DATA LISTING Start Marker
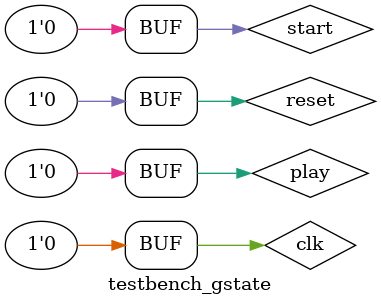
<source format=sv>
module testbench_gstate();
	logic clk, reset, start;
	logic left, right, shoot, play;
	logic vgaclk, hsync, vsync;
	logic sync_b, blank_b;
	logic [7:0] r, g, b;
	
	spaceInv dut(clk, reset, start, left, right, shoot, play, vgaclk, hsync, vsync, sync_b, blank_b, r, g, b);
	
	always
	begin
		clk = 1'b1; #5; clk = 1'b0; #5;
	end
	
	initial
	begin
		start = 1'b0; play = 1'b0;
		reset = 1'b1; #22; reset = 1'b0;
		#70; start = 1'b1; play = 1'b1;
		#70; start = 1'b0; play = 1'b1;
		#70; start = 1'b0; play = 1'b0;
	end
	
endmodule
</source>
DATA LISTING End Marker
§ **DIRECTIONS**:
Each entry above should be copied exactly. The pictures should not.

§ **RESPONSE BOX**:
<source format=sv>
module testbench_gstate();
	logic clk, reset, start;
	logic left, right, shoot, play;
	logic vgaclk, hsync, vsync;
	logic sync_b, blank_b;
	logic [7:0] r, g, b;
	
	spaceInv dut(clk, reset, start, left, right, shoot, play, vgaclk, hsync, vsync, sync_b, blank_b, r, g, b);
	
	always
	begin
		clk = 1'b1; #5; clk = 1'b0; #5;
	end
	
	initial
	begin
		start = 1'b0; play = 1'b0;
		reset = 1'b1; #22; reset = 1'b0;
		#70; start = 1'b1; play = 1'b1;
		#70; start = 1'b0; play = 1'b1;
		#70; start = 1'b0; play = 1'b0;
	end
	
endmodule
</source>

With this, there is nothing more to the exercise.